The most important aspect of the splashy introduction last week of Apple’s video iPod wasn’t the fact that Steve Jobs was rolling out yet another cool Apple gizmo. It was the programming pact he brokered with Walt Disney’s new boss, Bob Iger. This deal is more Hollywood than Silicon Valley.
The agreement will let consumers download a ton of stuff from the Disney library, including such hit ABC shows as Lost and Desperate Housewives the day after their initial runs—for $1.99. This is a watershed moment. By launching this service with a raft of hot shows (so much in the cable video-on-demand universe is second-tier goods), the Apple/Disney arrangement declared itself a serious business from day one.
This deal opens the floodgates for countless other programming distribution models. How long before everybody else follows Disney’s lead? I’ve heard that all the major players, from NBC Universal to Viacom to News Corp., have already been approached. And they’re no doubt contemplating plenty of alternatives to the iPod. Last week, DishTV parent EchoStar unveiled its own portable digital video recorder, dubbed the PocketDish, another indication that the industry powers-that-be realize they must give viewers what they want, when, where and how they want it.
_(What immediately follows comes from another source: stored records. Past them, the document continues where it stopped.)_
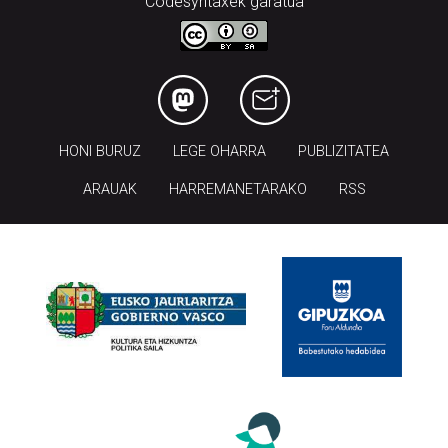
Codesyntaxek garatua
HONI BURUZ
LEGE OHARRA
PUBLIZITATEA
ARAUAK
HARREMANETARAKO
RSS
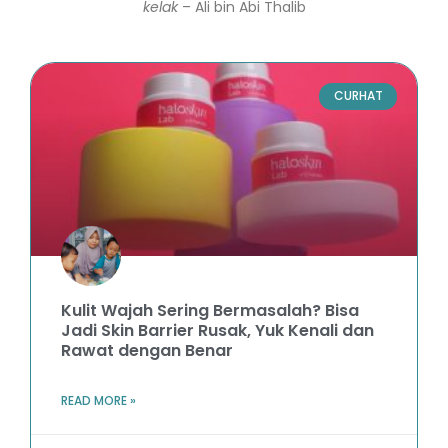
kelak
– Ali bin Abi Thalib
CURHAT
Kulit Wajah Sering Bermasalah? Bisa
Jadi Skin Barrier Rusak, Yuk Kenali dan
Rawat dengan Benar
READ MORE »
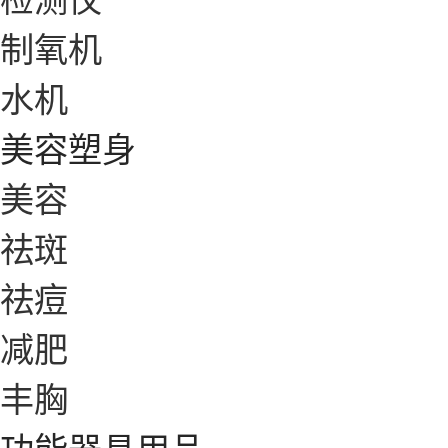
制氧机
水机
美容塑身
美容
祛斑
祛痘
减肥
丰胸
功能器具用品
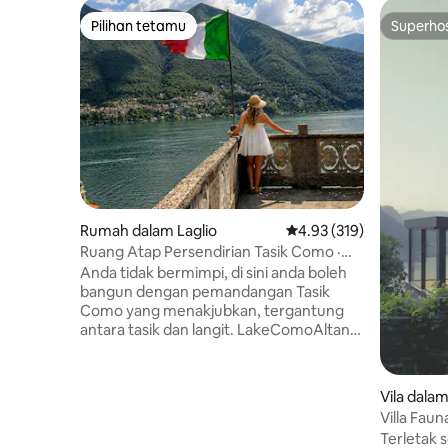
Pilihan tetamu
Superho
Pilihan tetamu
Superho
Rumah dalam Laglio
Penarafan purata 4.93 d
4.93 (319)
Ruang Atap Persendirian Tasik Como ·
George Clooney Laglio
Anda tidak bermimpi, di sini anda boleh
bangun dengan pemandangan Tasik
Como yang menakjubkan, tergantung
antara tasik dan langit. LakeComoAltana
ialah penginapan unik dengan
pemandangan tasik yang berusia 400
tahun di Laglio dengan permata langka
Vila dala
bumbung "altana" Venetian yang
Villa Fau
menghadap terus ke Villa Oleandra,
Tasik Ter
Terletak 
rumah ikonik George Clooney. Sejarah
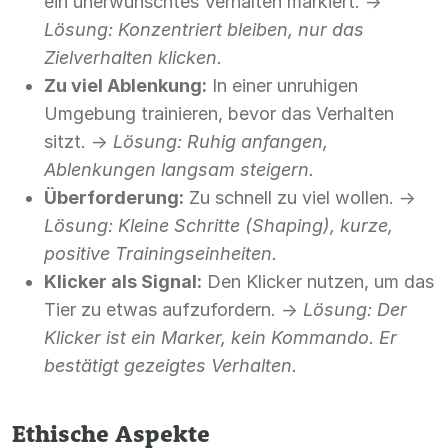
ein unerwünschtes Verhalten markiert. ->
Lösung: Konzentriert bleiben, nur das
Zielverhalten klicken.
Zu viel Ablenkung:
In einer unruhigen
Umgebung trainieren, bevor das Verhalten
sitzt. ->
Lösung: Ruhig anfangen,
Ablenkungen langsam steigern.
Überforderung:
Zu schnell zu viel wollen. ->
Lösung: Kleine Schritte (Shaping), kurze,
positive Trainingseinheiten.
Klicker als Signal:
Den Klicker nutzen, um das
Tier zu etwas aufzufordern. ->
Lösung: Der
Klicker ist ein Marker, kein Kommando. Er
bestätigt gezeigtes Verhalten.
Ethische Aspekte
It’s of particular interest that Iger & Co. is the one leading the charge from the content side. The deal with Apple is a 180-degree turn from the control-freak way the House of Mouse used to approach distribution of its product. Under former Chairman Michael Eisner, it is unlikely Disney would have ever entered into such an arrangement, where it ceded this much control of the distribution of its precious brands. Instead, Eisner launched MovieLink, Disney’s ill-fated attempt to be both programmer and distributor in the pay-per-view digital universe.
That Iger has emerged as a paragon of innovation will come as a shock to many industry folk. On Oct. 1, the day he assumed control of the Magic Kingdom, Iger hinted that such a deal was in the offing in a Wall Street Journal article, where he talked about selling ABC hit shows along some kind of iTunes model. He even raised the possibility of simultaneously releasing movies in cinemas and on DVDs.
When the piece appeared, the conventional wisdom was that Iger was just floating ideas—public-relations stuff that a rookie CEO says to signal he’s a man of vision. There has always been a lot of ambivalence toward Iger in the media; like his old boss, Eisner, he has tended to exhibit a situational relationship with the truth when speaking to the press. But less than two weeks after the Journal story, Iger put his words into action with the announcement of the Apple pact.
It’s a delight to see the leader of one of the world’s mega media companies take such a bold step. For years, Iger labored as a highly compensated underling, first working in the shadow of his bosses Tom Murphy and Dan Burke at Capital Cities/ABC, where he was derisively referred to by some there as “the night clerk.”
In 1994, Murphy and Burke, mere months before they sold their empire to Disney, let Iger engineer a then-groundbreaking $100 million programming partnership with Steven Spielberg, David Geffen, and Jeffrey Katzenberg’s then recently launched DreamWorks SKG.
I’ve heard the tale that, after the deal was announced, Eisner was enraged that Iger hadn’t given him a heads-up about an impending high-profile deal involving his arch enemy and Disney refugee Katzenberg. Iger is said to have responded to Eisner, “I don’t work for you.” True enough. But that changed when Disney bought CapCities. For the next decade, Eisner never let Iger forget for a minute whom he was working for.
Now Iger’s the lead Mouseketeer, and his deal with Apple makes it clear that, at Disney, it won’t be business as usual anymore. And that’s good news.